DETAILS OF PROCEDURE: After informed consent, the patient was taken to the operating room. Prior to this, she was first marked in the holding area and then taken to the operating room, where general endotracheal anesthesia was performed without difficulty. Antithrombotic devices were put on both lower extremities. A Foley catheter was placed, and her entire breast and upper abdomen was prepped and draped in a sterile fashion.

A 45-mm cookie cutter was used to make impression on both areolae. A 10-blade was used to make an incision around the impression from the cookie cutter and the excess areolar tissue was then de-epithelialized. A tailor-tack mastopexy was drawn on her breast. The excess skin was excised. The dissection was carried down with the Bovie cautery to her capsule of her implants.

The capsule was entered, and her old implants removed bilaterally. Then, 400 mL high-profile implants were placed and filled to 400 mL. The patient was placed in a sitting position and additional excess skin was removed from both breasts in order to gain symmetry. The incision lines were then closed in layers using 3-0 Vicryl in the deep and 4-0 Monocryl subcuticular.

A 35-mm cookie cutter was used to make an impression in the skin. This area was then de-epithelialized and the nipple areola was then brought up and sewn to her breast skin using 3-0 Vicryl in the deep and 4-0 Monocryl subcuticular. Following this, Dermabond was applied to the incision lines.
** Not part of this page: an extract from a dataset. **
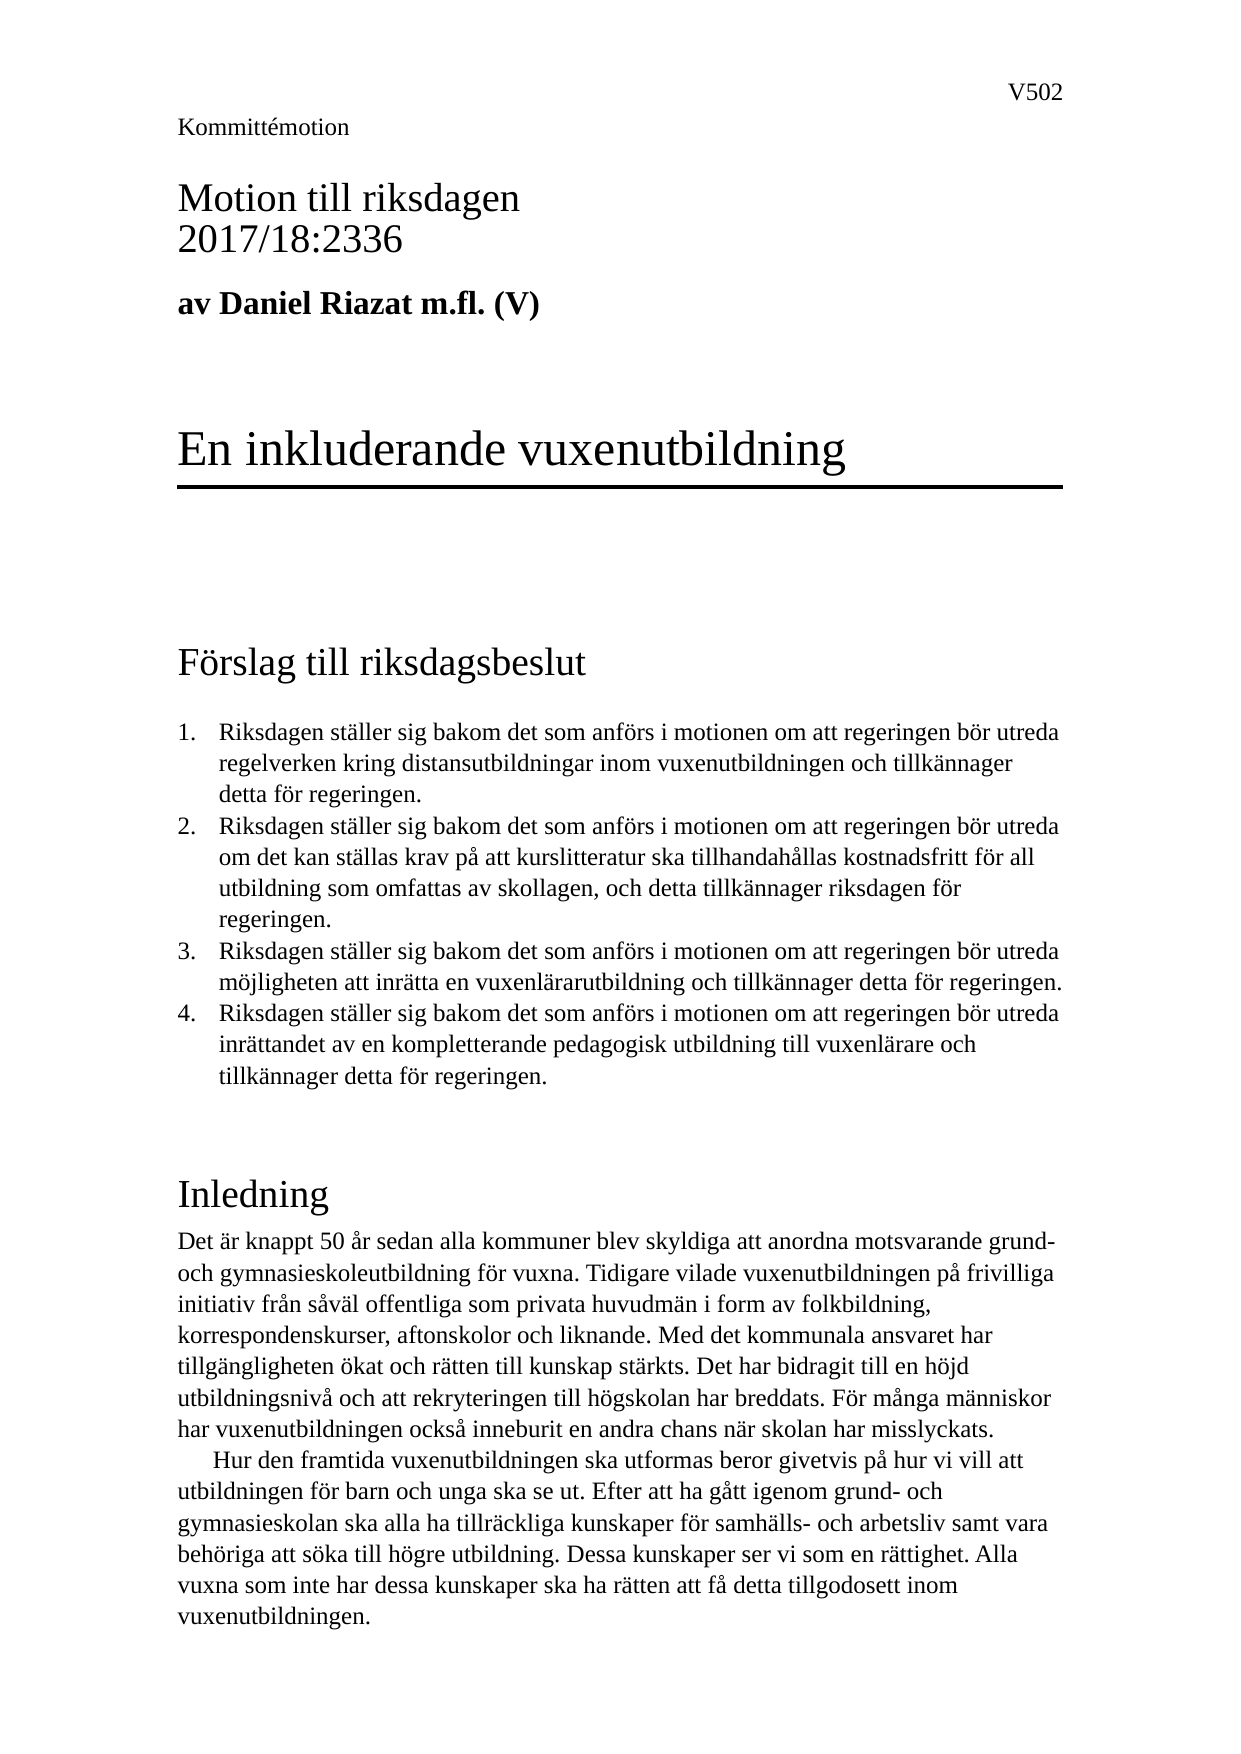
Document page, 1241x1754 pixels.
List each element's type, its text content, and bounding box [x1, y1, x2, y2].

text Hur den framtida vuxenutbildningen ska utformas beror givetvis på hur vi vill att utbildningen för barn och unga ska se ut. Efter att ha gått igenom grund- och gymnasieskolan ska alla ha tillräckliga kunskaper för samhälls- och arbetsliv samt vara behöriga att söka till högre utbildning. Dessa kunskaper ser vi som en rättighet. Alla vuxna som inte har dessa kunskaper ska ha rätten att få detta tillgodosett inom vuxenutbildningen. [177, 1443, 1063, 1630]
text Det är knappt 50 år sedan alla kommuner blev skyldiga att anordna motsvarande grund- och gymnasieskoleutbildning för vuxna. Tidigare vilade vuxenutbildningen på frivilliga initiativ från såväl offentliga som privata huvudmän i form av folkbildning, korrespondenskurser, aftonskolor och liknande. Med det kommunala ansvaret har tillgängligheten ökat och rätten till kunskap stärkts. Det har bidragit till en höjd utbildningsnivå och att rekryteringen till högskolan har breddats. För många människor har vuxenutbildningen också inneburit en andra chans när skolan har misslyckats. [177, 1224, 1063, 1443]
Attention was then paid to harvesting fat in the upper abdomen. A puncture wound with a 15 blade was made. Using the Tulip system, the fat was harvested and then filled a 5 mL syringe with her fat that was first washed with sterile saline. The fat was then injected in both nasolabial folds. Following this, Botox was injected into the forehead and the crow’s feet, and a 35% TCA peel was applied to the face. Bacitracin ointment was placed over the skin on her face and 4 x 4’s on her breast with an Ace wrap. The patient tolerated the procedure well and left the operating room extubated and in good condition.